When running a model built using TensorFlow Lite, another environment is provided in the Knowledge Pack code base. The environment env:nano33ble_with_tensorflow will automatically link this in with the same code base.

Changing IMU Frequency/Sample Rate

The frequency/sample rate that IMU data collection firmware outputs is set at compile-time.

  1. Open include/sensor_config.h.

  2. Update #define ACCEL_GYRO_DEFAULT_ODR to set the frequency. Note: The default value for both is ACCEL_GYRO_ODR_119HZ

Enabling Audio

Audio is disabled by default. Follow the instructions below to enable audio.

  1. Open include/sensor_config.h.

  2. Update #define ENABLE_AUDIO to 1 to enable audio.

Note: IMU and Audio cannot be enabled at the same time.

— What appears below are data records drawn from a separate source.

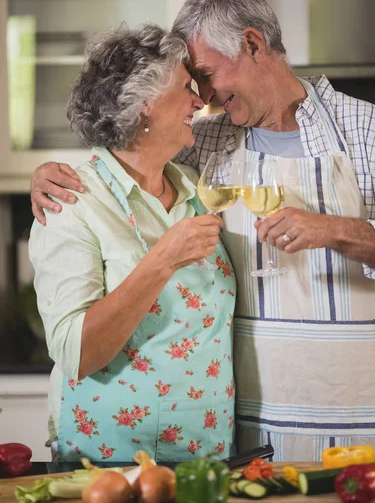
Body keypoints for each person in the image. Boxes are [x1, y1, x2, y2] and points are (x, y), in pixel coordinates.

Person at [31, 0, 375, 462]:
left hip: (349, 403)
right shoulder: (204, 143)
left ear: (252, 44)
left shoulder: (370, 132)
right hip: (241, 420)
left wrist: (334, 229)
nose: (201, 97)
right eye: (190, 84)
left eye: (203, 74)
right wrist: (45, 174)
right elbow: (121, 149)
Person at [29, 24, 236, 463]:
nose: (200, 101)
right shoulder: (72, 201)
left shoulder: (199, 189)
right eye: (185, 87)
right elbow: (77, 354)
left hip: (208, 454)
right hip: (109, 463)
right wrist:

Enabling Audio will disable the IMU.

Adding Sensors

The Nano 33 BLE Sense has more sensors than just the IMU and Audio.

The data capture code provided here is meant to be an example for the following:

  • Adding Sensors in the order intended to be run in a model

  • Creating the JSON configuration message so that the Data Capture Lab knows what data is coming in

  • Sending sensor data out in the same order specified by the configuration message.

Adding another sensor from the board takes the following:

  1. Adding the appropriate library to platformio.ini in the lib_deps section.

  2. Adding a setup_sensor() function to main.cpp (or elsewhere). This setup function will add the sensor column names to the configuration message. The highest sample rate will be used when sending data out, regardless of if the sensor has an update.

  3. Adding an update_sensor() function to main.cpp (or elsewhere). This function will add the sensors in the same order as the configuration message specifies.

Adding New Sensors to the Data Capture Lab

The Data Capture Lab includes a built-in device plugin for the Nano 33 BLE Sense IMU and Audio sensors. You can add additional sensors to your board and use them for data collection in the Data Capture Lab by creating a custom device plugin. You can create a device plugin by defining your sensor information in an SSF file and importing it to the Data Capture Lab. We provide an example SSF file for your device plugin named nano33_custom.ssf in the SensiML GitHub repository at https://github.com/sensiml/nano33_data_capture/.

For more details on defining SSF file properties and implementing the Simple Streaming specification in your firmware see the Adding Custom Device Firmware Documentation.